(Data entries)
+ + +

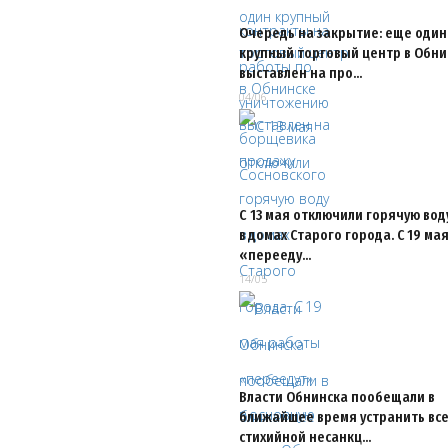
Очередь на закрытие: еще один
крупный торговый центр в Обни
выставлен на про…
04/06
С 13 мая отключили горячую вод
в домах Старого города. С 19 ма
«перееду…
14/05
Власти Обнинска пообещали в
ближайшее время устранить все
стихийной несанкц…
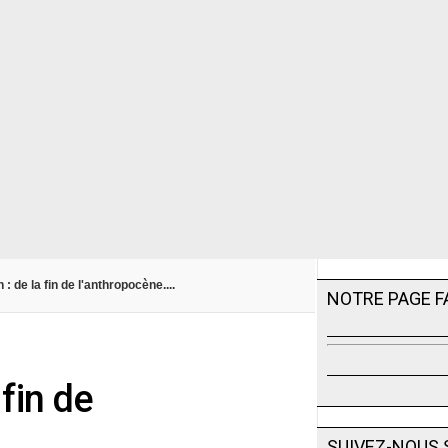
: de la fin de l'anthropocène....
NOTRE PAGE 
 fin de
SUIVEZ-NOUS 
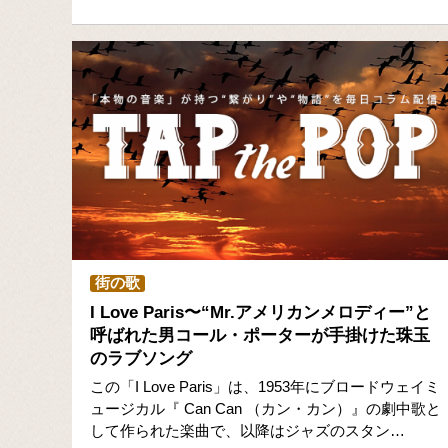
街の歌
I Love Paris〜“Mr.アメリカンメロディー”と
呼ばれた男コール・ポーターが手掛けた珠玉
のラブソング
この「I Love Paris」は、1953年にブロードウェイミ
ュージカル『 Can Can （カン・カン）』の劇中歌と
して作られた楽曲で、以降はジャズのスタン…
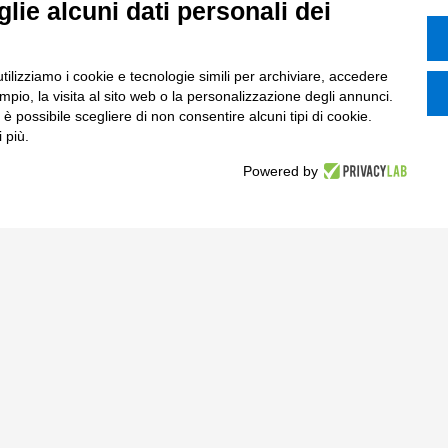
lie alcuni dati personali dei
Supply Chain
rcati
Soluzioni Custom
utilizziamo i cookie e tecnologie simili per archiviare, accedere
one di prodotto e processo
Soluzioni AI
pio, la visita al sito web o la personalizzazione degli annunci.
, è possibile scegliere di non consentire alcuni tipi di cookie.
Marketing
Compliance
 più.
I
Powered by
azione Digitale
ce Normativa Integrata
Tinexta S.p.A.
 Sociale € 82.628,15.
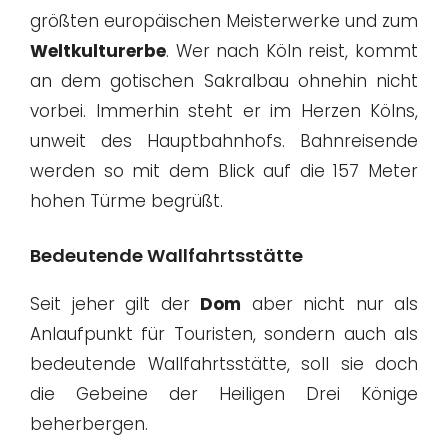
größten europäischen Meisterwerke und zum
Weltkulturerbe
. Wer nach Köln reist, kommt
an dem gotischen Sakralbau ohnehin nicht
vorbei. Immerhin steht er im Herzen Kölns,
unweit des Hauptbahnhofs. Bahnreisende
werden so mit dem Blick auf die 157 Meter
hohen Türme begrüßt.
Bedeutende Wallfahrtsstätte
Seit jeher gilt der
Dom
aber nicht nur als
Anlaufpunkt für Touristen, sondern auch als
bedeutende Wallfahrtsstätte, soll sie doch
die Gebeine der Heiligen Drei Könige
beherbergen.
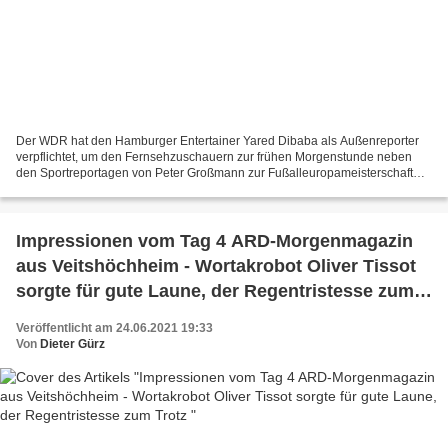
Der WDR hat den Hamburger Entertainer Yared Dibaba als Außenreporter
verpflichtet, um den Fernsehzuschauern zur frühen Morgenstunde neben
den Sportreportagen von Peter Großmann zur Fußalleuropameisterschaft
auch die Kultur und die Liebenswürdigkeiten...
Impressionen vom Tag 4 ARD-Morgenmagazin
aus Veitshöchheim - Wortakrobot Oliver Tissot
sorgte für gute Laune, der Regentristesse zum
Trotz
Veröffentlicht am 24.06.2021 19:33
Von
Dieter Gürz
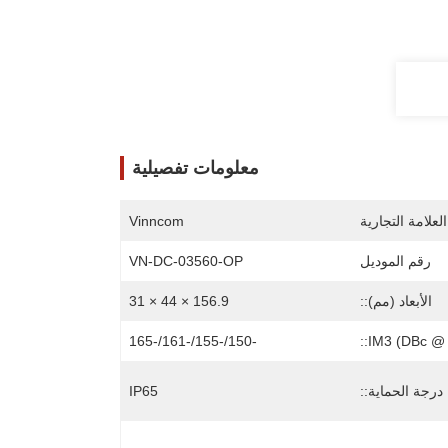
معلومات تفصيلية
لعلامة التجارية
Vinncom
رقم الموديل
VN-DC-03560-OP
الأبعاد (مم)::
156.9 × 44 × 31
-150/-155/-161/-165
IM3 (DBc @ 
درجة الحماية::
IP65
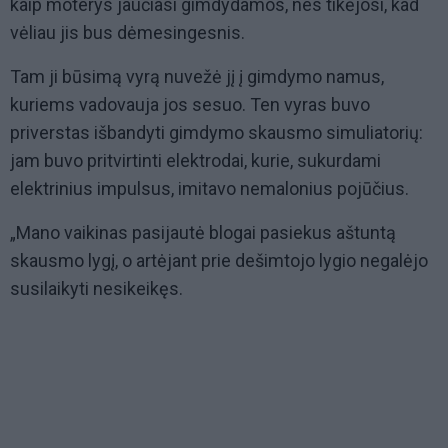
kaip moterys jaučiasi gimdydamos, nes tikėjosi, kad
vėliau jis bus dėmesingesnis.
Tam ji būsimą vyrą nuvežė jį į gimdymo namus,
kuriems vadovauja jos sesuo. Ten vyras buvo
priverstas išbandyti gimdymo skausmo simuliatorių:
jam buvo pritvirtinti elektrodai, kurie, sukurdami
elektrinius impulsus, imitavo nemalonius pojūčius.
„Mano vaikinas pasijautė blogai pasiekus aštuntą
skausmo lygį, o artėjant prie dešimtojo lygio negalėjo
susilaikyti nesikeikęs.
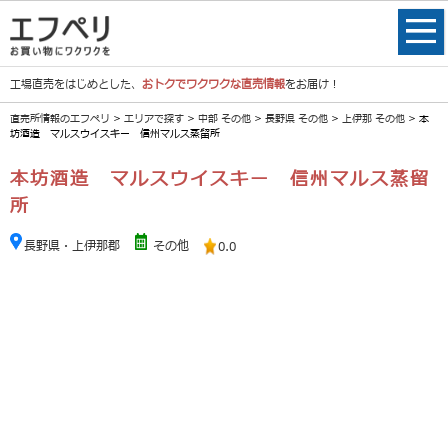
工場直売をはじめとした、
おトクでワクワクな直売情報
をお届け！
直売所情報のエフペリ
>
エリアで探す
>
中部 その他
>
長野県 その他
>
上伊那 その他
> 本
坊酒造 マルスウイスキー 信州マルス蒸留所
本坊酒造 マルスウイスキー 信州マルス蒸留
所
長野県・上伊那郡
その他
0.0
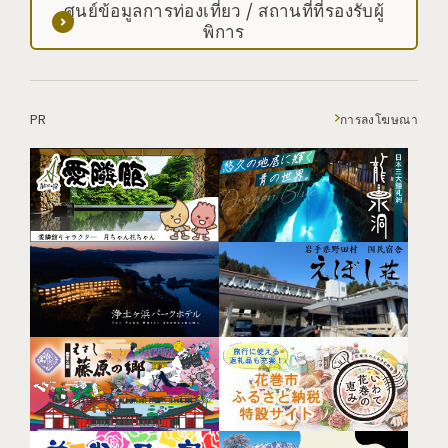
ศูนย์ข้อมูลการท่องเที่ยว / สถานที่ที่รองรับผู้
พิการ
PR
การลงโฆษณา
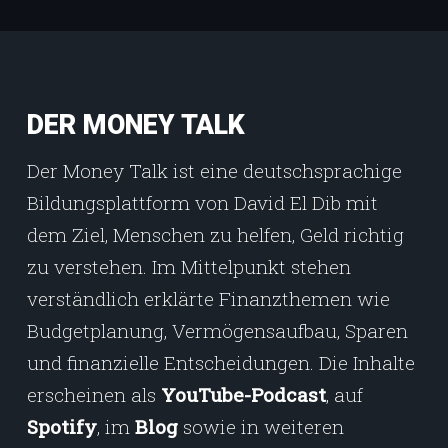
DER MONEY TALK
Der Money Talk ist eine deutschsprachige
Bildungsplattform von David El Dib mit
dem Ziel, Menschen zu helfen, Geld richtig
zu verstehen. Im Mittelpunkt stehen
verständlich erklärte Finanzthemen wie
Budgetplanung, Vermögensaufbau, Sparen
und finanzielle Entscheidungen. Die Inhalte
erscheinen als
YouTube-Podcast
, auf
Spotify
, im
Blog
sowie in weiteren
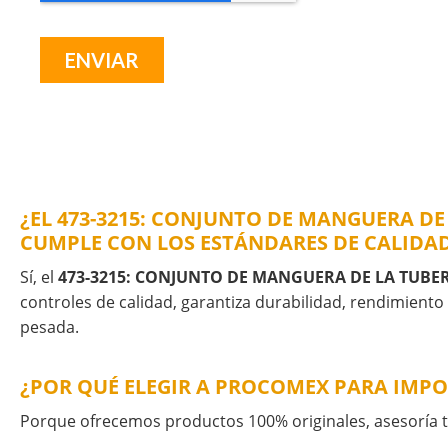
¿EL 473-3215: CONJUNTO DE MANGUERA DE
CUMPLE CON LOS ESTÁNDARES DE CALIDAD
Sí, el
473-3215: CONJUNTO DE MANGUERA DE LA TUBE
controles de calidad, garantiza durabilidad, rendimiento
pesada.
¿POR QUÉ ELEGIR A PROCOMEX PARA IMPO
Porque ofrecemos productos 100% originales, asesoría té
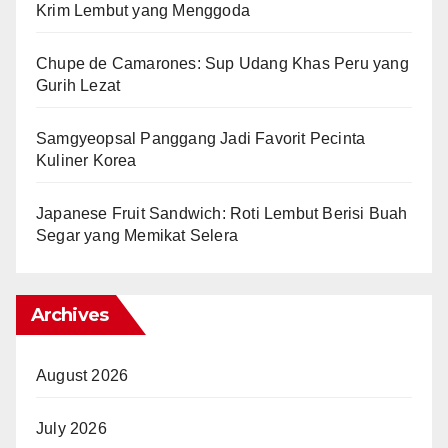
Krim Lembut yang Menggoda
Chupe de Camarones: Sup Udang Khas Peru yang
Gurih Lezat
Samgyeopsal Panggang Jadi Favorit Pecinta
Kuliner Korea
Japanese Fruit Sandwich: Roti Lembut Berisi Buah
Segar yang Memikat Selera
Archives
August 2026
July 2026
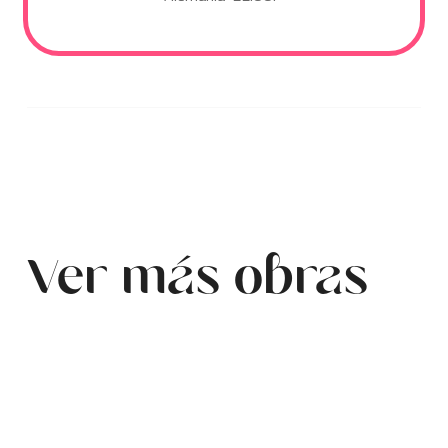
Ver más obras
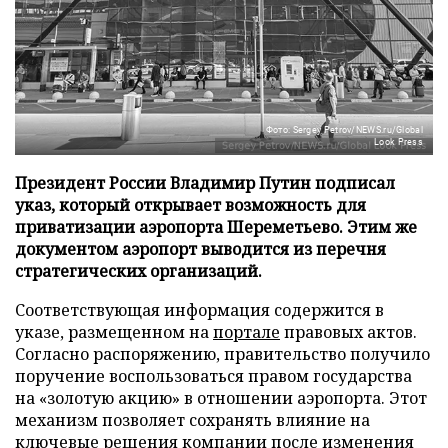
Фото: Sergey Petrov/NEWS.ru/Global
Look Press
Президент России Владимир Путин подписал
указ, который открывает возможность для
приватизации аэропорта Шереметьево. Этим же
документом аэропорт выводится из перечня
стратегических организаций.
Соответствующая информация содержится в
указе, размещенном на
портале
правовых актов.
Согласно распоряжению, правительство получило
поручение воспользоваться правом государства
на «золотую акцию» в отношении аэропорта. Этот
механизм позволяет сохранять влияние на
ключевые решения компании после изменения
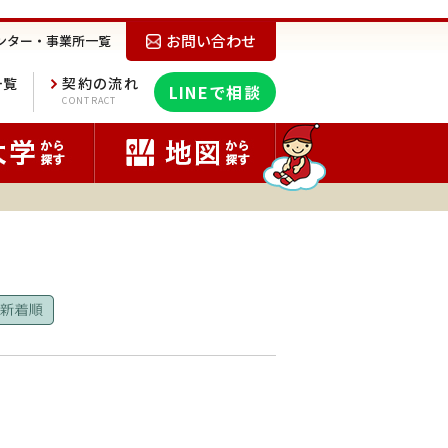
お問い合わせ
ンター・事業所一覧
一覧
契約の流れ
LINEで相談
E
CONTRACT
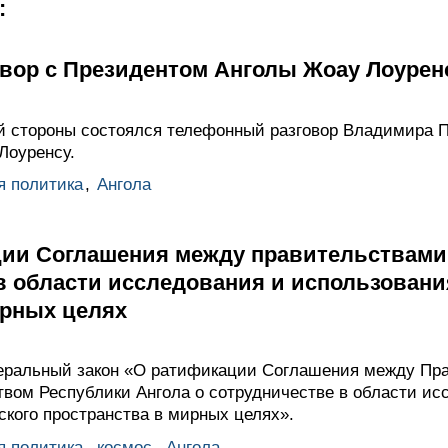
:
вор с Президентом Анголы Жоау Лоурен
й стороны состоялся телефонный разговор Владимира 
Лоуренсу.
я политика
,
Ангола
ции Соглашения между правительствами
в области исследования и использовани
ирных целях
еральный закон «О ратификации Соглашения между Пра
вом Республики Ангола о сотрудничестве в области ис
ского пространства в мирных целях».
я политика
,
космос
,
Ангола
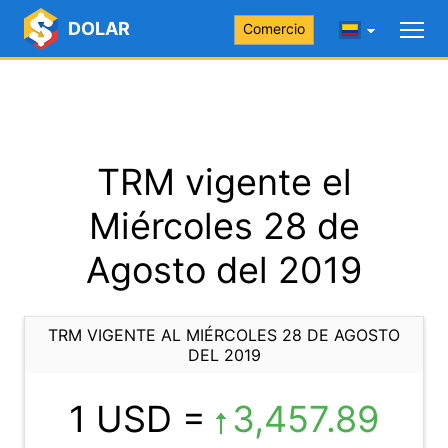
DOLAR
Comercio
TRM vigente el
Miércoles 28 de
Agosto del 2019
TRM VIGENTE AL MIÉRCOLES 28 DE AGOSTO
DEL 2019
1 USD =
3,457.89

+ + +

TASK OBJECTIVE – From the items above, pick out every line that contains the string "Соглашения", matching case exactly.

REPLY TO THE EXERCISE –
ции Соглашения между правительствами
еральный закон «О ратификации Соглашения между Пра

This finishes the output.